"After surveying roughly 1,700 students across three biology courses, they found young men consistently gave each other more credit than they awarded to their just-as-savvy female classmates.
Men over-ranked their peers by three-quarters of a GPA point, according to the study, published this month in the journal PLOS ONE. In other words, if Johnny and Susie both had A's, they’d receive equal applause from female students — but Susie would register as a B student in the eyes of her male peers, and Johnny would look like a rock star.
'Something under the conscious is going on,' Grunspan said. 'For 18 years, these [young men] have been socialized to have this bias.'
Being male, he added, “is some kind of boost.” At least in the eyes of other men."Unfortunately, my perusal (n=1) of comments following various articles about this study suggest that something very much above the conscious might also be a factor.

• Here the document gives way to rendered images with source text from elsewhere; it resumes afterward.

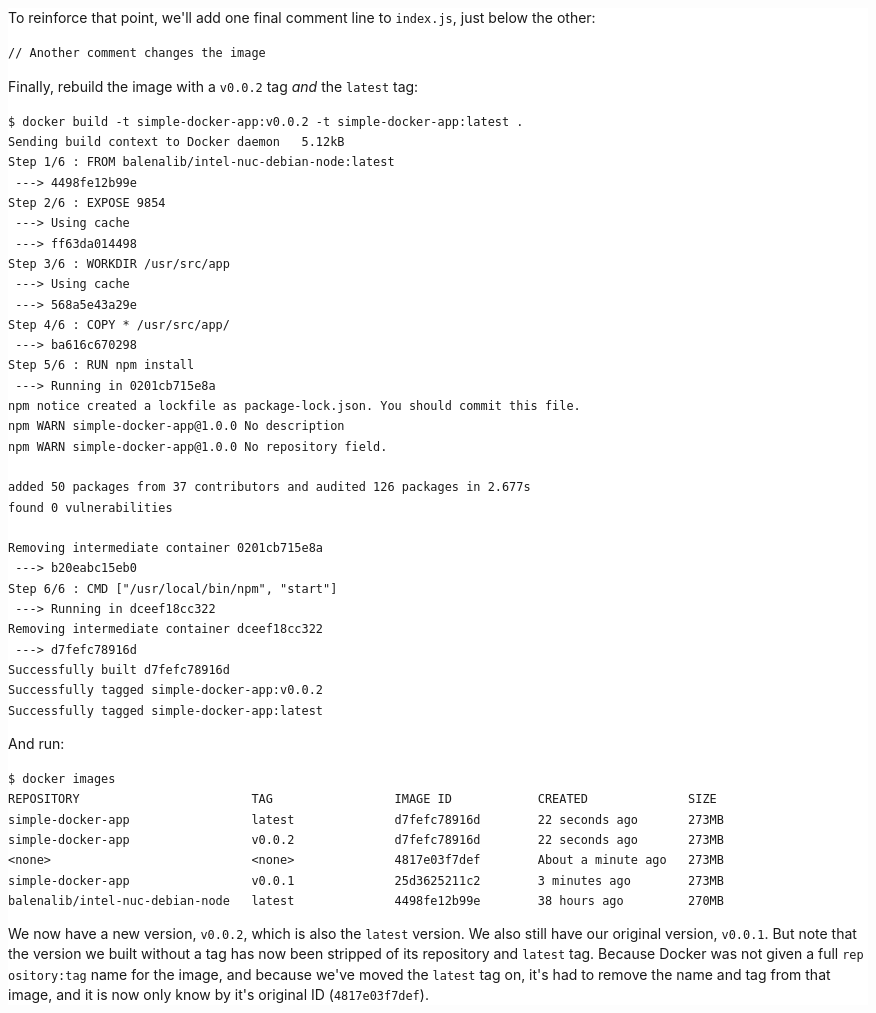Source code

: To reinforce that point, we'll add one final comment line to `index.js`, just
below the other:
```
// Another comment changes the image
```
Finally, rebuild the image with a `v0.0.2` tag *and* the `latest` tag:
```
$ docker build -t simple-docker-app:v0.0.2 -t simple-docker-app:latest .
Sending build context to Docker daemon   5.12kB
Step 1/6 : FROM balenalib/intel-nuc-debian-node:latest
 ---> 4498fe12b99e
Step 2/6 : EXPOSE 9854
 ---> Using cache
 ---> ff63da014498
Step 3/6 : WORKDIR /usr/src/app
 ---> Using cache
 ---> 568a5e43a29e
Step 4/6 : COPY * /usr/src/app/
 ---> ba616c670298
Step 5/6 : RUN npm install
 ---> Running in 0201cb715e8a
npm notice created a lockfile as package-lock.json. You should commit this file.
npm WARN simple-docker-app@1.0.0 No description
npm WARN simple-docker-app@1.0.0 No repository field.

added 50 packages from 37 contributors and audited 126 packages in 2.677s
found 0 vulnerabilities

Removing intermediate container 0201cb715e8a
 ---> b20eabc15eb0
Step 6/6 : CMD ["/usr/local/bin/npm", "start"]
 ---> Running in dceef18cc322
Removing intermediate container dceef18cc322
 ---> d7fefc78916d
Successfully built d7fefc78916d
Successfully tagged simple-docker-app:v0.0.2
Successfully tagged simple-docker-app:latest
```
And run:
```
$ docker images
REPOSITORY                        TAG                 IMAGE ID            CREATED              SIZE
simple-docker-app                 latest              d7fefc78916d        22 seconds ago       273MB
simple-docker-app                 v0.0.2              d7fefc78916d        22 seconds ago       273MB
<none>                            <none>              4817e03f7def        About a minute ago   273MB
simple-docker-app                 v0.0.1              25d3625211c2        3 minutes ago        273MB
balenalib/intel-nuc-debian-node   latest              4498fe12b99e        38 hours ago         270MB
```
We now have a new version, `v0.0.2`, which is also the `latest` version. We also
still have our original version, `v0.0.1`. But note that the version we built
without a tag has now been stripped of its repository and `latest` tag. Because
Docker was not given a full `repository:tag` name for the image, and because
we've moved the `latest` tag on, it's had to remove the name and tag from that
image, and it is now only know by it's original ID (`4817e03f7def`).
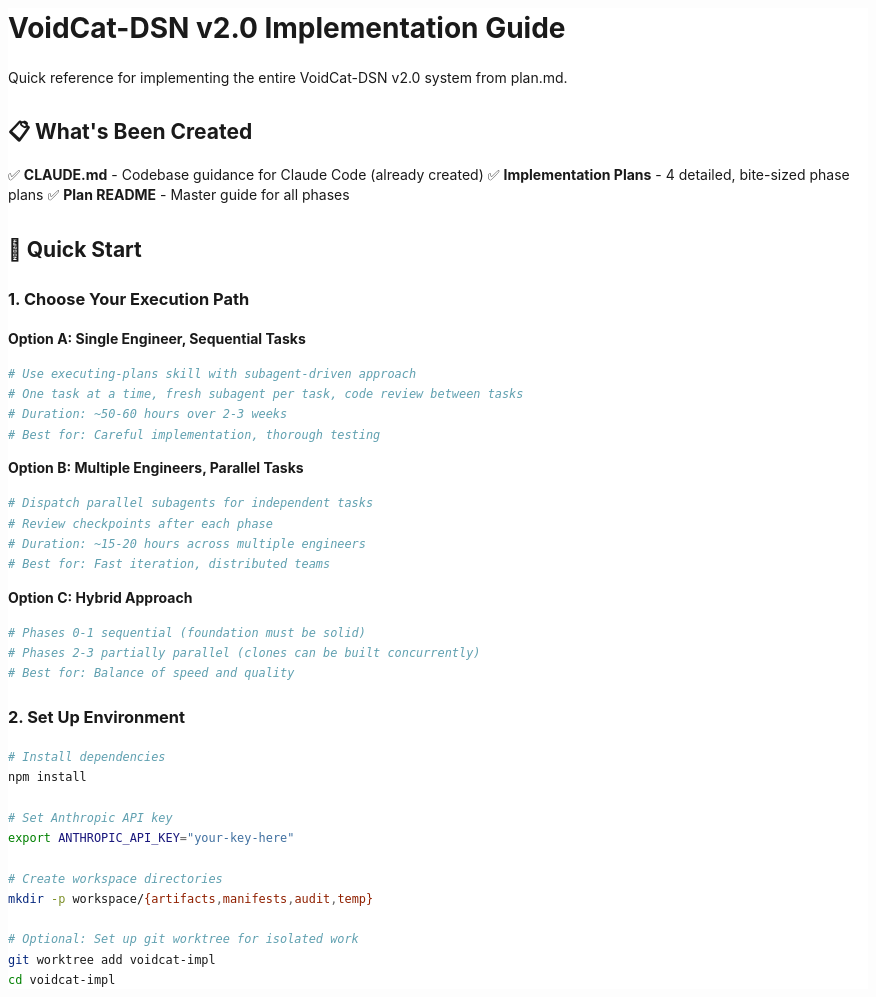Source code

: # VoidCat-DSN v2.0 Implementation Guide

Quick reference for implementing the entire VoidCat-DSN v2.0 system from plan.md.

## 📋 What's Been Created

✅ **CLAUDE.md** - Codebase guidance for Claude Code (already created)
✅ **Implementation Plans** - 4 detailed, bite-sized phase plans
✅ **Plan README** - Master guide for all phases

## 🚀 Quick Start

### 1. Choose Your Execution Path

**Option A: Single Engineer, Sequential Tasks**
```bash
# Use executing-plans skill with subagent-driven approach
# One task at a time, fresh subagent per task, code review between tasks
# Duration: ~50-60 hours over 2-3 weeks
# Best for: Careful implementation, thorough testing
```

**Option B: Multiple Engineers, Parallel Tasks**
```bash
# Dispatch parallel subagents for independent tasks
# Review checkpoints after each phase
# Duration: ~15-20 hours across multiple engineers
# Best for: Fast iteration, distributed teams
```

**Option C: Hybrid Approach**
```bash
# Phases 0-1 sequential (foundation must be solid)
# Phases 2-3 partially parallel (clones can be built concurrently)
# Best for: Balance of speed and quality
```

### 2. Set Up Environment

```bash
# Install dependencies
npm install

# Set Anthropic API key
export ANTHROPIC_API_KEY="your-key-here"

# Create workspace directories
mkdir -p workspace/{artifacts,manifests,audit,temp}

# Optional: Set up git worktree for isolated work
git worktree add voidcat-impl
cd voidcat-impl
```

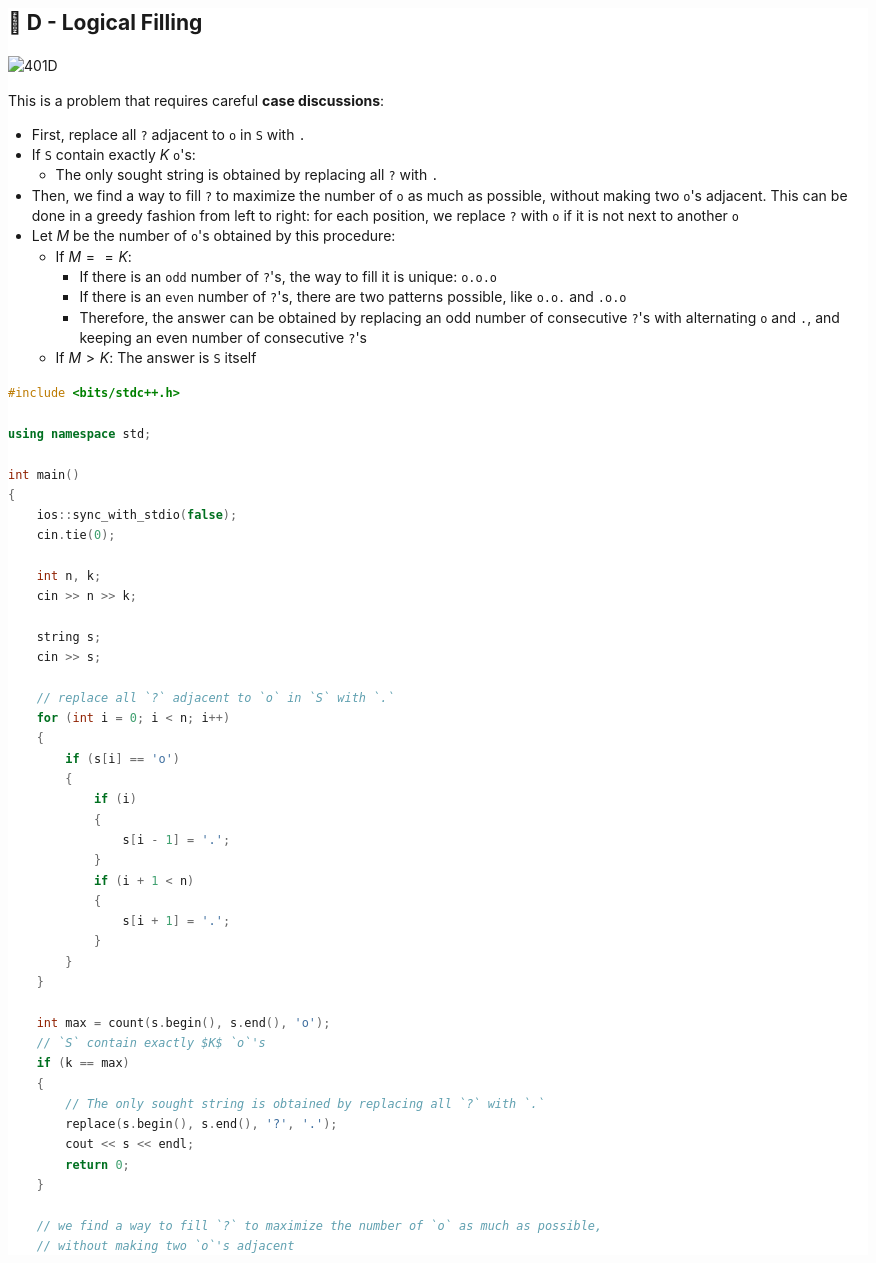 ## 📌 D - Logical Filling

![401D](https://github.com/IWantDayDayUp/picx-images-hosting/raw/master/ABC/400D.23222hni8o.png)

This is a problem that requires careful **case discussions**:

- First, replace all `?` adjacent to `o` in `S` with `.`
- If `S` contain exactly $K$ `o`'s:
  - The only sought string is obtained by replacing all `?` with `.`
- Then, we find a way to fill `?` to maximize the number of `o` as much as possible, without making two `o`'s adjacent. This can be done in a greedy fashion from left to right: for each position, we replace `?` with `o` if it is not next to another `o`
- Let $M$ be the number of `o`'s obtained by this procedure:
  - If $M == K$:
    - If there is an `odd` number of `?`'s, the way to fill it is unique: `o.o.o`
    - If there is an `even` number of `?`'s, there are two patterns possible, like `o.o.` and `.o.o`
    - Therefore, the answer can be obtained by replacing an odd number of consecutive `?`'s with alternating `o` and `.`, and keeping an even number of consecutive `?`'s
  - If $M > K$: The answer is `S` itself

```cpp
#include <bits/stdc++.h>

using namespace std;

int main()
{
    ios::sync_with_stdio(false);
    cin.tie(0);

    int n, k;
    cin >> n >> k;

    string s;
    cin >> s;

    // replace all `?` adjacent to `o` in `S` with `.`
    for (int i = 0; i < n; i++)
    {
        if (s[i] == 'o')
        {
            if (i)
            {
                s[i - 1] = '.';
            }
            if (i + 1 < n)
            {
                s[i + 1] = '.';
            }
        }
    }

    int max = count(s.begin(), s.end(), 'o');
    // `S` contain exactly $K$ `o`'s
    if (k == max)
    {
        // The only sought string is obtained by replacing all `?` with `.`
        replace(s.begin(), s.end(), '?', '.');
        cout << s << endl;
        return 0;
    }

    // we find a way to fill `?` to maximize the number of `o` as much as possible,
    // without making two `o`'s adjacent
```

Now, obviously, I know the study's authors didn't base their study on Internet comments, but I'm troubled by the going out of one's way to not acknowledge that we live in a society with very explicit biases against women's competence.
That is, some men are just fucking sexist and very intentionally only see other men as their intellectual peers. This happens in college. It happens in workplaces. It happens in politics. It happens everywhere. Constantly assuming the best about men who hold such biases seems a leeeeetle, shall I say, "politically correct," yes?
Echidne breaks the study down, if you're interested. And is maybe nicer about it than me. My fucks to give about being nice about this shit have run out, officially.